TASK TO CARRY OUT: Each entry below needs to be copied exactly, with nothing dropped.

================================

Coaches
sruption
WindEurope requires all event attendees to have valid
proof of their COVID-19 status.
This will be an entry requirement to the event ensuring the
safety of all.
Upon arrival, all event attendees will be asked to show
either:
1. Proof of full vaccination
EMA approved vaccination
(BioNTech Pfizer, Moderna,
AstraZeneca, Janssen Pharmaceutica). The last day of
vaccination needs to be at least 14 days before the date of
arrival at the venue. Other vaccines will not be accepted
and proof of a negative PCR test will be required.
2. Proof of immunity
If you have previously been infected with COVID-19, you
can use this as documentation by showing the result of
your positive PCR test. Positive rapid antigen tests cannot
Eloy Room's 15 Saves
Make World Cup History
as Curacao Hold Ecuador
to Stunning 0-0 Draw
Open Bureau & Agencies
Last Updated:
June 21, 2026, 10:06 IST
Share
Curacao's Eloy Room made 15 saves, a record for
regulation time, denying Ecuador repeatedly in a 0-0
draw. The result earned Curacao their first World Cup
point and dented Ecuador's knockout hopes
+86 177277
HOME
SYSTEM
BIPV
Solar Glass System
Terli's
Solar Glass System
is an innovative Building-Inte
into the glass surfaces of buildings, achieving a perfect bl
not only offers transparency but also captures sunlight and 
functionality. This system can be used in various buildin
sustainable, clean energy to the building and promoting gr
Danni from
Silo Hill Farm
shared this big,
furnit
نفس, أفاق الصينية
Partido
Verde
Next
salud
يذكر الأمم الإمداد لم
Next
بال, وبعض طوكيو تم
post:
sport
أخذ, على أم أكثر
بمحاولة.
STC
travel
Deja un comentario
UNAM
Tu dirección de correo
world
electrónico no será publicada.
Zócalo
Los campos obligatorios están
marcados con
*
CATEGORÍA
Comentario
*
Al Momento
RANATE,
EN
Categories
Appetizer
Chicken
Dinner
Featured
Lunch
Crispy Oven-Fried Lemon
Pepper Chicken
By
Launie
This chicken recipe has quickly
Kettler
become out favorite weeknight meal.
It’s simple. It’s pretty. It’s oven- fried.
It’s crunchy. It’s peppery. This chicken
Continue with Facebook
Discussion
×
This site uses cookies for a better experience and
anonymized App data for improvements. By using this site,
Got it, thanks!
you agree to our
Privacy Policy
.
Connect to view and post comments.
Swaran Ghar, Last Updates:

================================

EXERCISE OUTPUT:
Coaches
sruption
WindEurope requires all event attendees to have valid
proof of their COVID-19 status.
This will be an entry requirement to the event ensuring the
safety of all.
Upon arrival, all event attendees will be asked to show
either:
1. Proof of full vaccination
EMA approved vaccination
(BioNTech Pfizer, Moderna,
AstraZeneca, Janssen Pharmaceutica). The last day of
vaccination needs to be at least 14 days before the date of
arrival at the venue. Other vaccines will not be accepted
and proof of a negative PCR test will be required.
2. Proof of immunity
If you have previously been infected with COVID-19, you
can use this as documentation by showing the result of
your positive PCR test. Positive rapid antigen tests cannot
Eloy Room's 15 Saves
Make World Cup History
as Curacao Hold Ecuador
to Stunning 0-0 Draw
Open Bureau & Agencies
Last Updated:
June 21, 2026, 10:06 IST
Share
Curacao's Eloy Room made 15 saves, a record for
regulation time, denying Ecuador repeatedly in a 0-0
draw. The result earned Curacao their first World Cup
point and dented Ecuador's knockout hopes
+86 177277
HOME
SYSTEM
BIPV
Solar Glass System
Terli's
Solar Glass System
is an innovative Building-Inte
into the glass surfaces of buildings, achieving a perfect bl
not only offers transparency but also captures sunlight and 
functionality. This system can be used in various buildin
sustainable, clean energy to the building and promoting gr
Danni from
Silo Hill Farm
shared this big,
furnit
نفس, أفاق الصينية
Partido
Verde
Next
salud
يذكر الأمم الإمداد لم
Next
بال, وبعض طوكيو تم
post:
sport
أخذ, على أم أكثر
بمحاولة.
STC
travel
Deja un comentario
UNAM
Tu dirección de correo
world
electrónico no será publicada.
Zócalo
Los campos obligatorios están
marcados con
*
CATEGORÍA
Comentario
*
Al Momento
RANATE,
EN
Categories
Appetizer
Chicken
Dinner
Featured
Lunch
Crispy Oven-Fried Lemon
Pepper Chicken
By
Launie
This chicken recipe has quickly
Kettler
become out favorite weeknight meal.
It’s simple. It’s pretty. It’s oven- fried.
It’s crunchy. It’s peppery. This chicken
Continue with Facebook
Discussion
×
This site uses cookies for a better experience and
anonymized App data for improvements. By using this site,
Got it, thanks!
you agree to our
Privacy Policy
.
Connect to view and post comments.
Swaran Ghar, Last Updates:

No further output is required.